CategoricalBinarizer

class paralytics.preprocessing.CategoricalBinarizer(keywords_true=None, keywords_false=None)[source]

Bases: sklearn.base.BaseEstimator, sklearn.base.TransformerMixin

Finds categorical columns with binary-like response and converts them.

Searches throughout the categorical columns in the DataFrame and finds those which contain categories corresponding to the passed boolean values only.

Parameters
keywords_{true, false}: list, optional (default=None)

List of categories’ names corresponding to {True, False} logical values.

Attributes
columns_binarylike_: list

List of column names that should be mapped to boolean.

Methods Summary

fit(self, X[, y])

Fits selection of binary-like columns.

transform(self, X)

Applies boolean convertion to binary-like category columns.

Methods Documentation

fit(self, X, y=None)[source]

Fits selection of binary-like columns.

Parameters
X: pd.DataFrame, shape = (n_samples, n_features)

Data with n_samples as its number of samples and n_features as its number of features.

y: ignore
Returns
self: object

Returns the instance itself.

transform(self, X)[source]

Applies boolean convertion to binary-like category columns.
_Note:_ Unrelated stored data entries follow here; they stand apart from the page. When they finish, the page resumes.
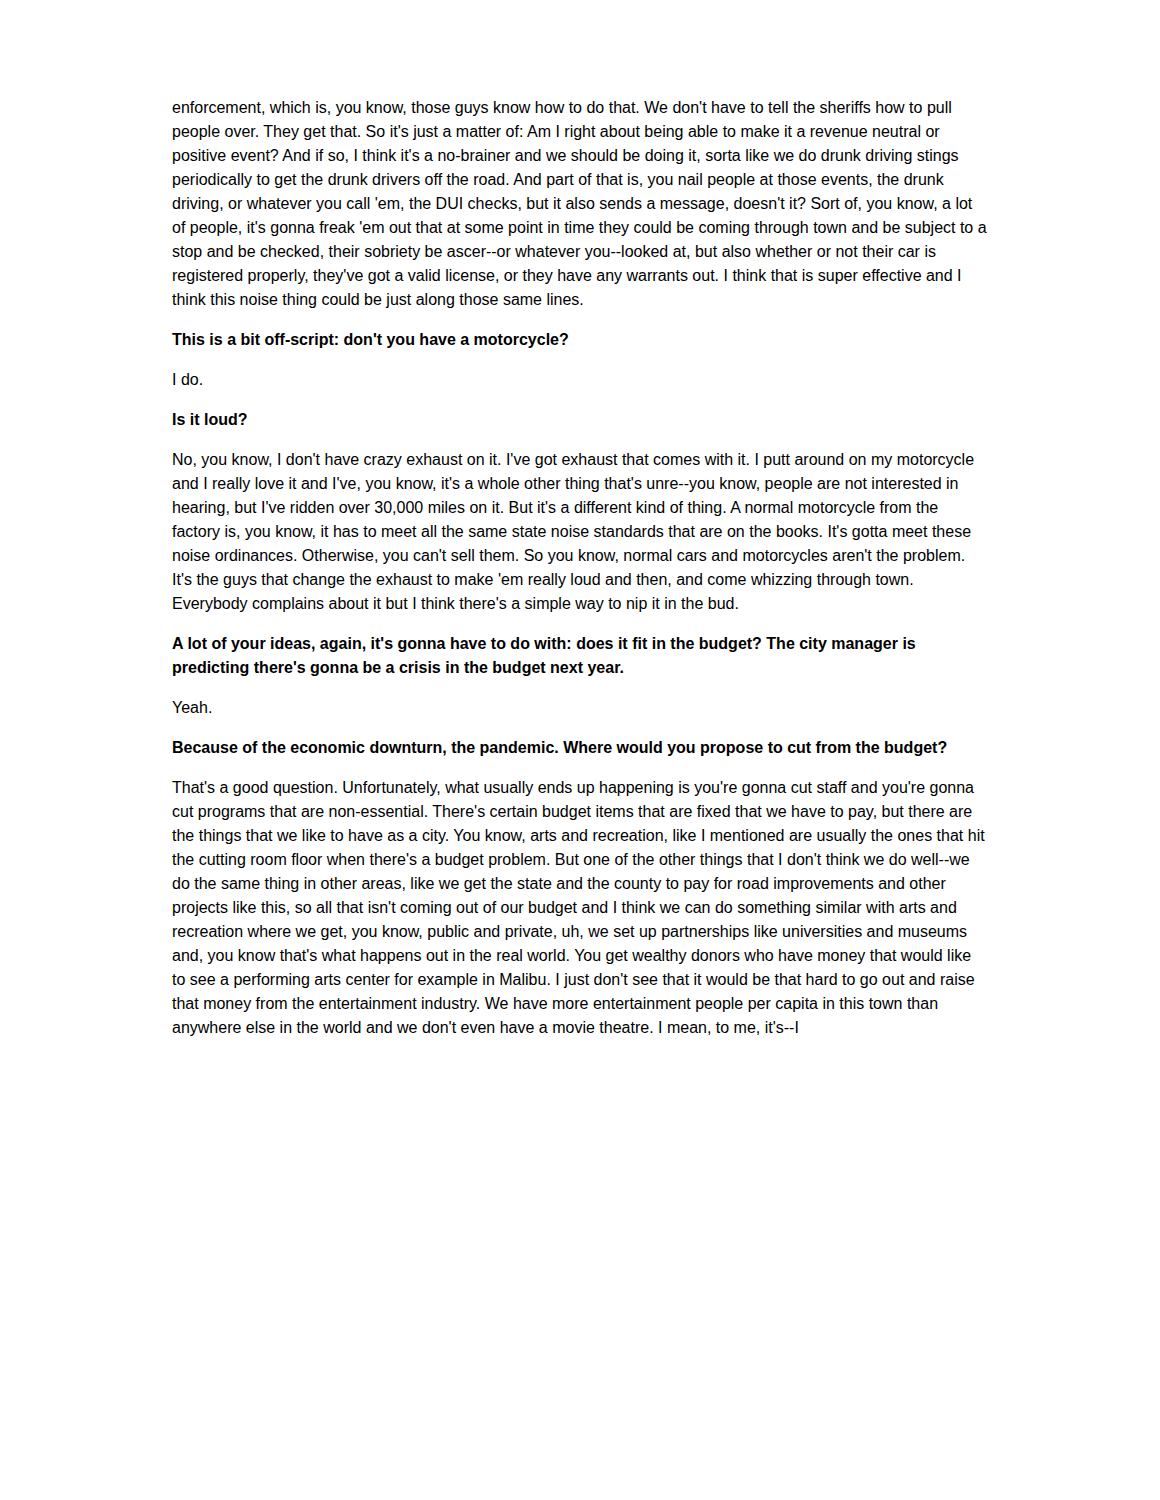enforcement, which is, you know, those guys know how to do that. We don't have to tell the sheriffs how to pull people over. They get that. So it's just a matter of: Am I right about being able to make it a revenue neutral or positive event? And if so, I think it's a no-brainer and we should be doing it, sorta like we do drunk driving stings periodically to get the drunk drivers off the road. And part of that is, you nail people at those events, the drunk driving, or whatever you call 'em, the DUI checks, but it also sends a message, doesn't it? Sort of, you know, a lot of people, it's gonna freak 'em out that at some point in time they could be coming through town and be subject to a stop and be checked, their sobriety be ascer--or whatever you--looked at, but also whether or not their car is registered properly, they've got a valid license, or they have any warrants out. I think that is super effective and I think this noise thing could be just along those same lines.
This is a bit off-script: don't you have a motorcycle?
I do.
Is it loud?
No, you know, I don't have crazy exhaust on it. I've got exhaust that comes with it. I putt around on my motorcycle and I really love it and I've, you know, it's a whole other thing that's unre--you know, people are not interested in hearing, but I've ridden over 30,000 miles on it. But it's a different kind of thing. A normal motorcycle from the factory is, you know, it has to meet all the same state noise standards that are on the books. It's gotta meet these noise ordinances. Otherwise, you can't sell them. So you know, normal cars and motorcycles aren't the problem. It's the guys that change the exhaust to make 'em really loud and then, and come whizzing through town. Everybody complains about it but I think there's a simple way to nip it in the bud.
A lot of your ideas, again, it's gonna have to do with: does it fit in the budget? The city manager is predicting there's gonna be a crisis in the budget next year.
Yeah.
Because of the economic downturn, the pandemic. Where would you propose to cut from the budget?
That's a good question. Unfortunately, what usually ends up happening is you're gonna cut staff and you're gonna cut programs that are non-essential. There's certain budget items that are fixed that we have to pay, but there are the things that we like to have as a city. You know, arts and recreation, like I mentioned are usually the ones that hit the cutting room floor when there's a budget problem. But one of the other things that I don't think we do well--we do the same thing in other areas, like we get the state and the county to pay for road improvements and other projects like this, so all that isn't coming out of our budget and I think we can do something similar with arts and recreation where we get, you know, public and private, uh, we set up partnerships like universities and museums and, you know that's what happens out in the real world. You get wealthy donors who have money that would like to see a performing arts center for example in Malibu. I just don't see that it would be that hard to go out and raise that money from the entertainment industry. We have more entertainment people per capita in this town than anywhere else in the world and we don't even have a movie theatre. I mean, to me, it's--I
X columns that match the condition of containing only binary-like string values are mapped to boolean values corresponding to the passed strings expected to be interpreted as binary response.

Parameters
X: pd.DataFrame, shape = (n_samples, n_features)

Data with n_samples as its number of samples and n_features as its number of features.

Returns
X_new: pd.DataFrame, shape = (n_samples, n_features)

X data with substituted binary-like category columns with its corresponding binary values.